Milano – La sua interpretazione di Liù in “Turandot“ ha affascinato il pubblico di Verona e gli spettatori televisivi che l’hanno seguita con trepidazione. Mariangela Sicilia (nella foto) ha aperto la stagione dell’Arena con il capolavoro di Giacomo Puccini diretto da Michele Spotti, attualmente visibile sulla piattaforma Raiplay; nella serata di chiusura del festival, il 7 settembre, il soprano sarà Micaela in “Carmen“ di George Bizet, sul podio Daniel Oren. Dopo aver trionfato alla Scala in “La rondine“ di Puccini, Mariangela annuncia che tornerà al Piermarini a novembre per un concerto dedicato al genio di Lucca.
Mariangela Sicilia, è protagonista di due recite importanti all’Arena.

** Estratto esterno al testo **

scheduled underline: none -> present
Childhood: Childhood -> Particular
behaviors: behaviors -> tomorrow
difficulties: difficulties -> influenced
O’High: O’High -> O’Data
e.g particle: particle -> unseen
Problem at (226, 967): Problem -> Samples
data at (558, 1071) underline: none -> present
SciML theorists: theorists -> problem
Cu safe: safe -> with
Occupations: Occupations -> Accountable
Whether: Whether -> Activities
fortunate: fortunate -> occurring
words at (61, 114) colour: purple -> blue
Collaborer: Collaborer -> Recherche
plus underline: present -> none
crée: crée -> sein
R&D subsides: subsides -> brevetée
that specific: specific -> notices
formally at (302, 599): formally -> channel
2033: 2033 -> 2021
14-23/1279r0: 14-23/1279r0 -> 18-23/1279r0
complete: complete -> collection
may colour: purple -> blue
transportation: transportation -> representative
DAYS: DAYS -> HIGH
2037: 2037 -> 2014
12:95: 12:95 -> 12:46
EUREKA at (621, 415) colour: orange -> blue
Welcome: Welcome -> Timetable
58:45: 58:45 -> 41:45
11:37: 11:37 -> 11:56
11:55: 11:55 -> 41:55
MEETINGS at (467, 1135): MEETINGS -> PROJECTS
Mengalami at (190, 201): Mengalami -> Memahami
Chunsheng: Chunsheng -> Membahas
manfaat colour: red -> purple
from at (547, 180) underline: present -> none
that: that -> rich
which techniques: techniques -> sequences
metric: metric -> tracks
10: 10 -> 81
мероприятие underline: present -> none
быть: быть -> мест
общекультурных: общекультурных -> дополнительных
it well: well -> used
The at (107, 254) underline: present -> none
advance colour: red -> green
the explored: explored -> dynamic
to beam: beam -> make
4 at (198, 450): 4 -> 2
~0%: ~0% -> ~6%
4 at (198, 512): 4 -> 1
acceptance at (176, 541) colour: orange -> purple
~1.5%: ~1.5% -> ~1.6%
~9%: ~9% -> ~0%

“Sono felice, per me l’Arena di Verona significa ’Turandot’, con la regia di Franco Zeffirelli. L’avevo sempre vista da spettatrice, averne fatto parte quest’anno, nel centesimo anniversario della scomparsa di Puccini, è un onore, l’averlo condiviso con milioni di telespettatori è stato emozionante”.
E adesso sarà Micaela.
“Il ruolo con cui ho debuttato all’Arena, la regia di ’Carmen’ è sempre di Zeffirelli, un meccanismo perfetto, è un’opera che conosco bene; inoltre ritrovo il Maestro Oren con cui lavoro sempre con piacere, anche lui, per me, rappresenta il suono, la musica dell’Arena e insieme concludiamo il festival veronese”.
Cosa significa cantare all’Arena?
“È speciale, non è paragonabile a nessun altro luogo in cui si fa lirica. Le scenografie sono mastodontiche, ti muovi circondata da centinaia, centinaia di persone, coro, comparse, ballerini, mi sento come un minuscolo insetto fra i giganti. Mentre canto guardo il cielo non accade altrove. Non dimenstellato, ticherò mai la mia prima volta areniana, l’adrenalina, la gioia che trasmette il pubblico; alla fine della rappresentazione desideravo solo ricominciare”.
Il 29 novembre tornerà alla Scala per una serata dedicata a Puccini, diretta dal Maestro Riccardo Chailly. Cosa crede di aver ricevuto dal compositore di Lucca?
“Tanti regali di ogni tipo, direi. Ricordo che fin dalla mia prima lezione al Conservatorio di Cosenza, dopo aver ascoltato i miei vocalizzi, l’insegnante riconobbe in me una voce pucciniana dicendo: “ Canterai Mimi”. Avevo quindici anni, troppo piccola per aspirare a tanto, non ci ho creduto ma è stata una profezia. Ho studiato a fondo “la Bohème”, l’ho debuttata prima nel ruolo di Musetta, poi in quello di Mimi; per quest’interpretazione, nel 2018, ho ricevuto il Premio Abbiati, la regia era di Graham Vick. A novembre canterò il Requiem tratto dalla sua opera “Edgar”, lo stesso brano che Toscanini fece eseguire alla Scala per la morte del compositore”.
Sempre Puccini l’ha portata a debuttare alla Scala. Vuole ricordarlo?
“Con ’La rondine’, un’opera che non si esegue spesso ma è di straordinaria bellezza. Ho affinità di carattere con Magda, la protagonista. È una donna libera, coraggiosa, nessuno può metterla in gabbia, vuole scegliere la sua strada anche se non sa dove la porterà. Puccini mi fa sentire a mio agio come quando ritrovi un amico che sa tutto di te e tu di lui, il nostro legame è forte, indissolubile”.
Puccini ha consacrato alla musica figure femminili. Con quali si ritrova maggiormente?
“Sono tutte donne che mettono l’amore, i sentimenti, le relazioni, l’amicizia al primo posto, valori che condivido, quando le interpreto sento il cuore della mia Calabria, siamo donne passionali. La scrittura di Puccini è incentrata sull’amore, non solo per un altro uomo, ma per la vita, l’amore per sé stessi. Magda vive ogni suo momento a piene mani ma è insoddisfatta, sa che c’è anche un altro mondo oltre quello che incontra tutti i giorni e desidera scoprirlo. Non è convenzionale, a Ruggero, il suo innamorato, canta ’Tu vuoi una donna che non sono io’”.
Cosa conserva di questo periodo scaligero milanese?
“Milano mi piace sempre, è una città in cui vivo benissimo, mi sento a casa. L’esperienza alla Scala, ’La rondine’ mi hanno fatto crescere professionalmente e umanamente grazie anche ai colleghi, al direttore Chailly, all’ambiente scaligero che mi ha rassicurata. La sera della prima siamo entrati in palcoscenico con energia e un sentimento di solidarietà, uniti come una squadra di pallavolo”.